Oreo Cookies: Why It's Hard to Stop With One
- Published25 Oct 2021
- Source BrainFacts/SfN
In a small study in 2013, researchers fed rats Oreo cookies. The rats loved them. In fact, they reacted to Oreos the same way they reacted to cocaine. That’s because eating tasty food activates the brain’s reward system.
This is a video from the 2021 Brain Awareness Video Contest.
Created by Claris Winston.
CONTENT PROVIDED BY
You’ve probably heard of the story, “If You Give a Mouse a Cookie” by Laura Numeroff. But, if you give a mouse an Oreo cookie, that sandwich cookie consisting of two chocolate wafers with cream in the middle, will it ask for more?
In a small research study in 2013, rats were given Oreo cookies — and just like people, they loved them. In fact, the rats had a similar response to the Oreo cookies as they had to other drugs such as cocaine.
But what makes them so good? What exactly makes people crave for Oreo cookies and other sugary, fatty foods? When we perform pleasurable activities, including eating palatable foods such as Oreo cookies, a reward system is kicked off in the brain. This includes dopamine neurotransmitters getting released in the brain.
Neurotransmitters are chemical messengers that are sent from neuron to neuron, and dopamine is a type of neurotransmitter that’s released when we do things we associate with pleasure. As this reward system is triggered more and more times by palatable food, the brain may realize that the levels of dopamine are too high at a moment. As a result, it may remove some dopamine receptors to keep things balanced.
However, this can cause people to have to eat more of that food to achieve the same level of dopamine activation, and hence the same amount of pleasure as before. And this is probably why the rats in the Oreo cookie experiment reacted so similarly to how they reacted to other drugs.
While dopamine definitely plays a huge role in food reward and cravings, there’s actually a lot more that goes on behind the scenes than just dopamine release and how we get those feelings of, “I really want to eat that.”
First, there’s the limbic system, which is a group of brain structures that control emotion and memory. Several of the limbic brain regions, including the nucleus accumbens, the amygdala, the hippocampus, and the hypothalamus are highly responsible for food cravings.

### Provided material

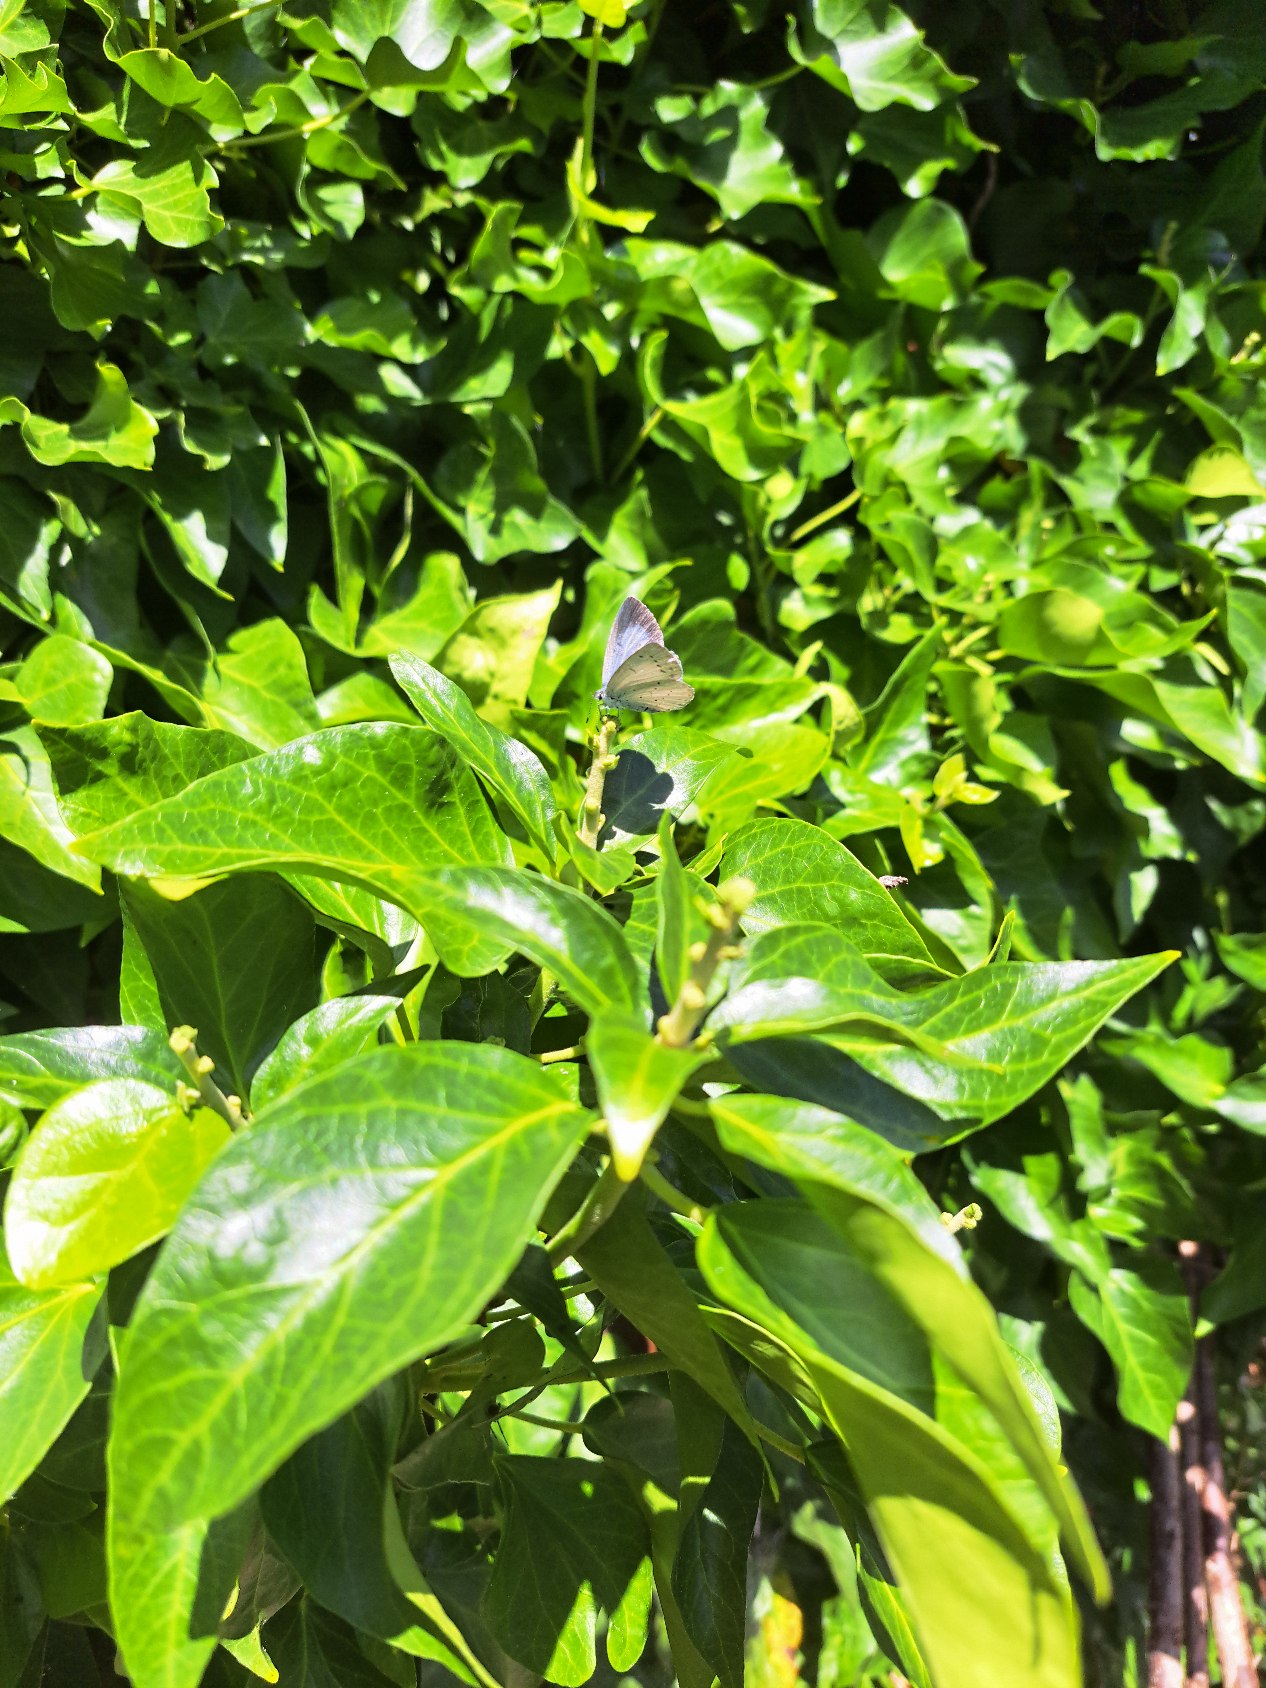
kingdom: Animalia
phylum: Arthropoda
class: Insecta
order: Lepidoptera
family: Lycaenidae
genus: Celastrina
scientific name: Celastrina argiolus
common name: Skovblåfugl
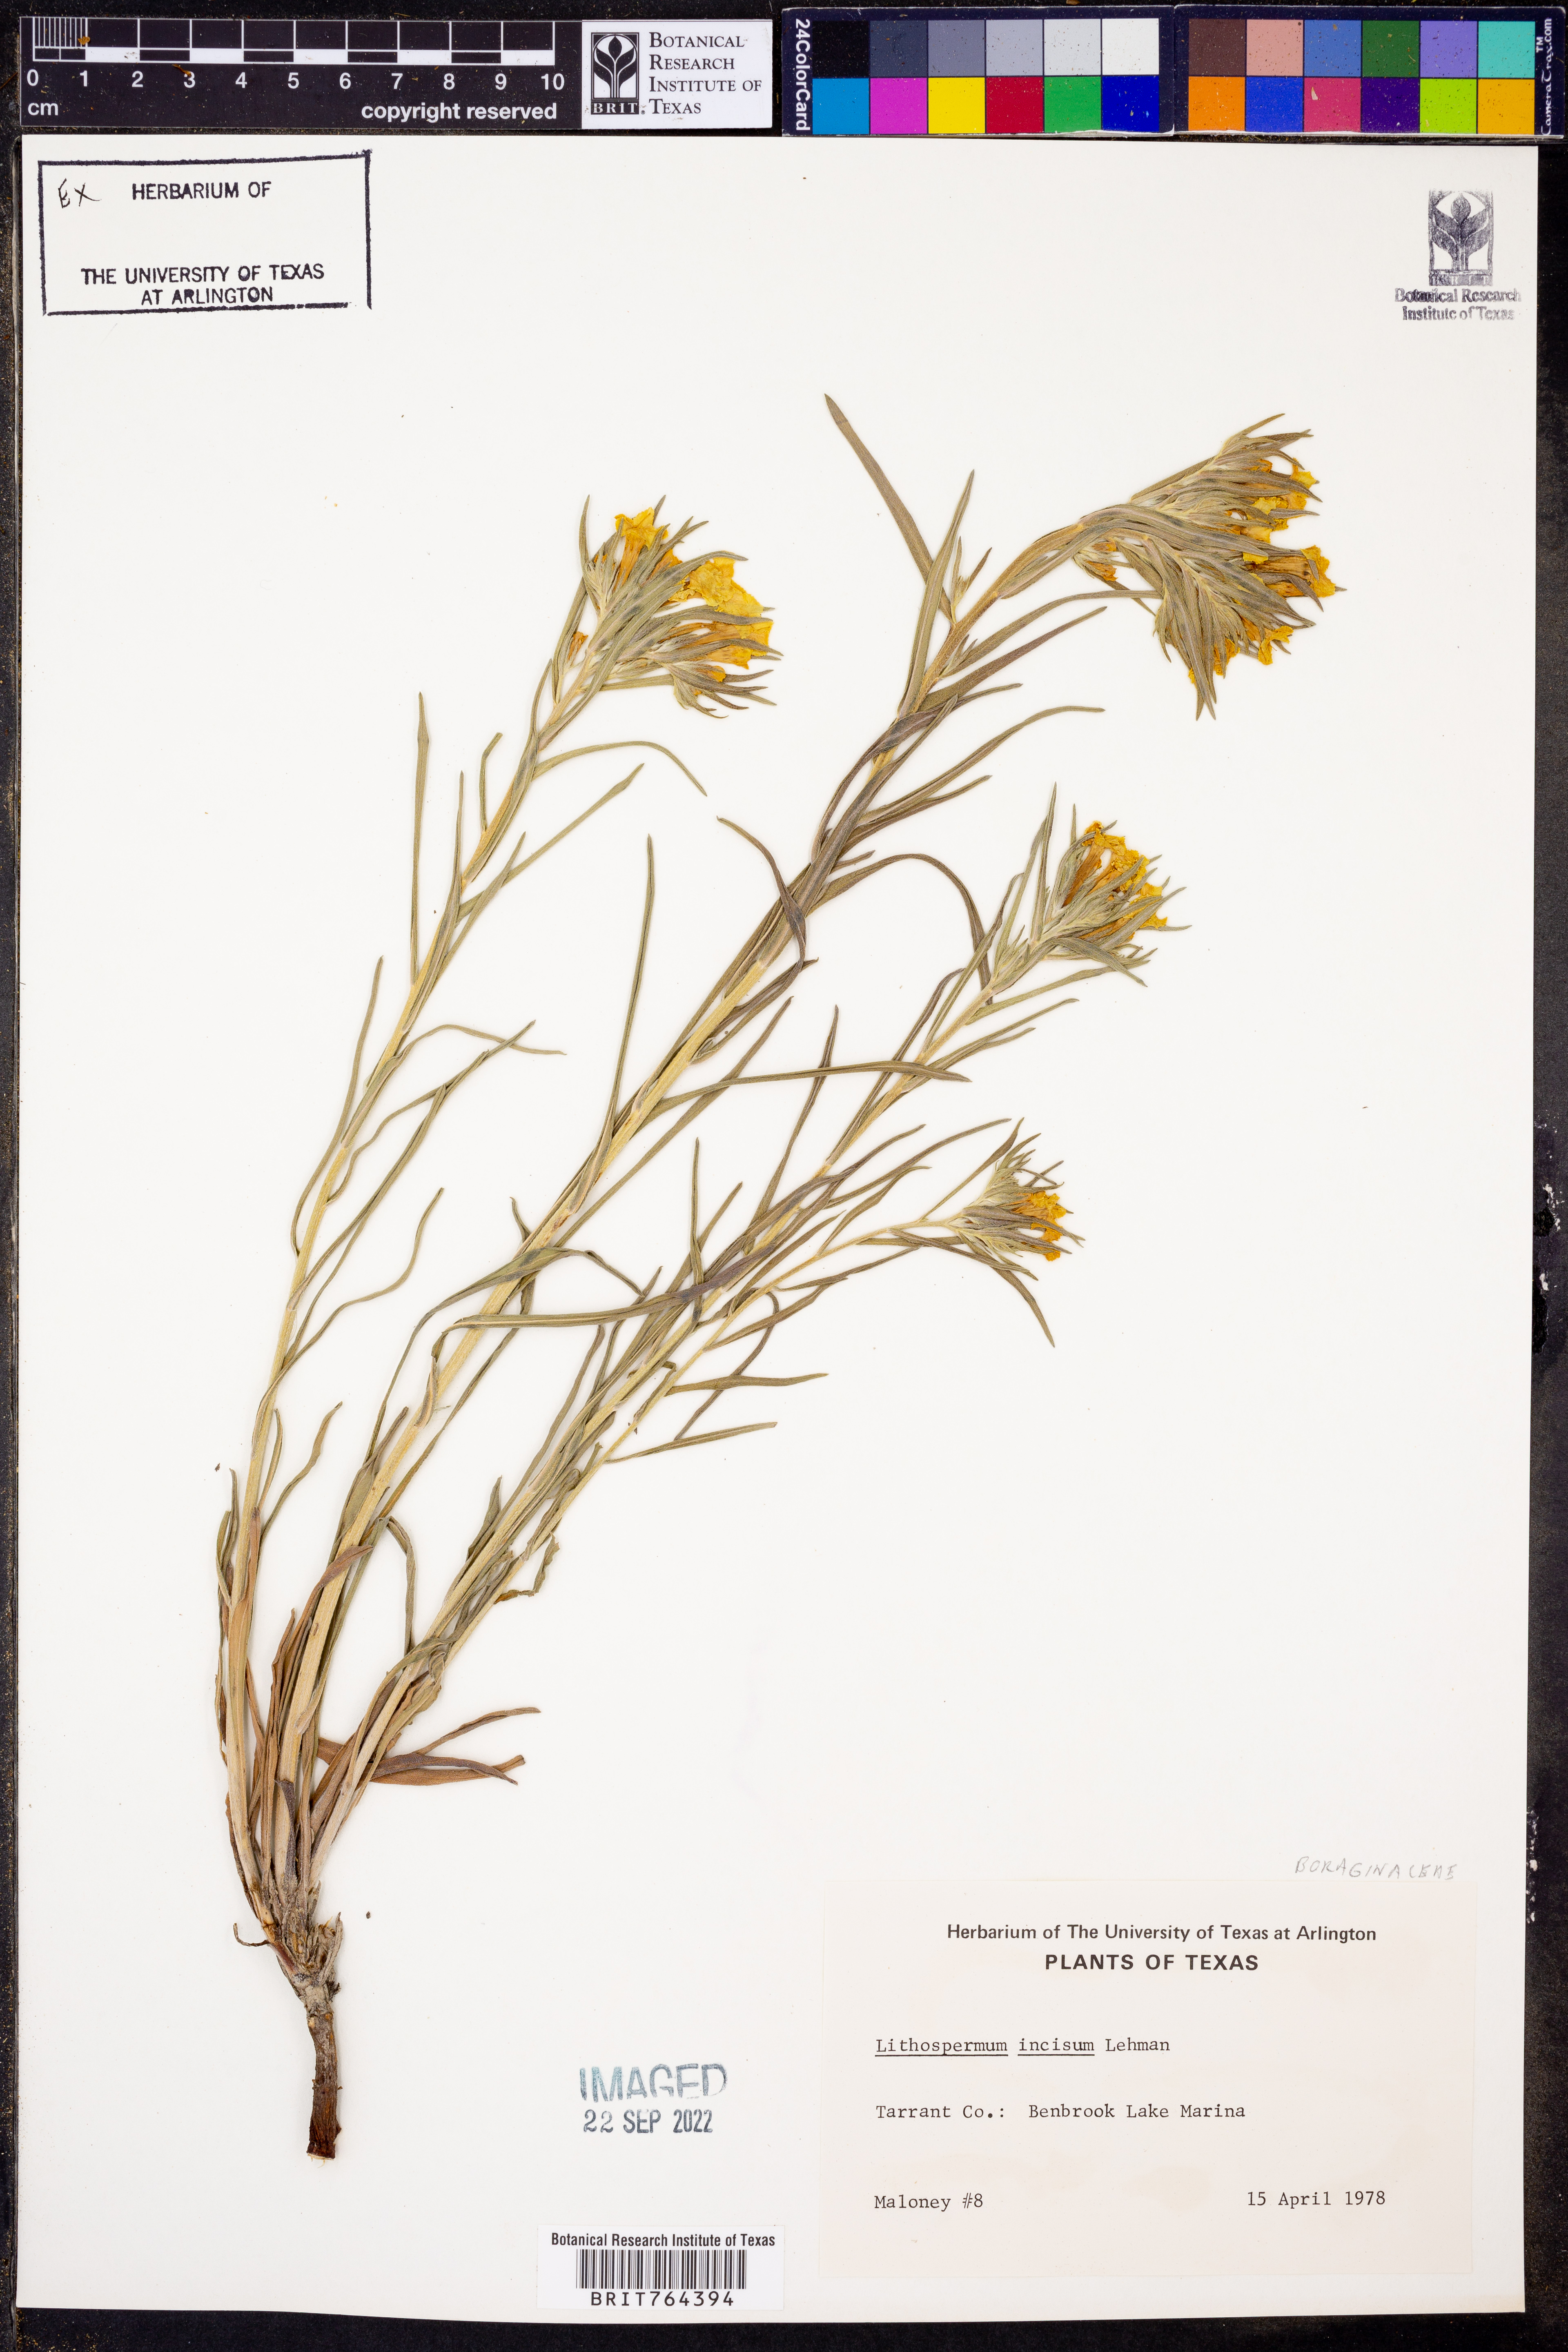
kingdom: Plantae
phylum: Tracheophyta
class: Magnoliopsida
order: Boraginales
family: Boraginaceae
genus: Lithospermum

### Using the information
(a) In the Oreo cookie article, what may the brain remove to keep things balanced when dopamine levels are too high?
(b) Extend the Oreo cookie article, picking up after its final sentence.
The rows are not needed here.

### Responses by item number
(a) It may remove some dopamine receptors.

(b)
The nucleus accumbens is stimulated when eating sugary or fatty foods. This was the region that was activated the most in the Oreo cookie and rats’ experiment. The amygdala and hippocampus are also important here, as they are involved in building emotional associations with food. Building positive associations with food can cause us to crave for it. The hypothalamus along with the neurotransmitter systems, such as dopamine, seem to give us the rewarding feeling of eating.
Then, there’s also the gut-brain axis. It turns out, the gut kind of has a “second brain”, the enteric nervous system. The enteric nervous system is part of the autonomic nervous system: it acts involuntarily. The enteric nervous system consists of many neurons, and controls functions in the gastrointestinal tract. It’s connected to the brain via the gut-brain axis, which primarily consists of the vagus nerve. This highway of connected neurons allows for signals to be transmitted across this pathway.
Some research has also demonstrated that the bacteria in the gut can influence why we crave certain foods by in a sense “hijacking” the nervous system through the gut-brain axis. Evidence suggests that increased activity of this axis resulted in unrestrained craving for certain foods.
So going back to Laura’s story — if you give the mouse a cookie, he will ask for some milk. No, actually, if you give the mouse a cookie, he will ask for another Oreo cookie and hopefully this video tells you why.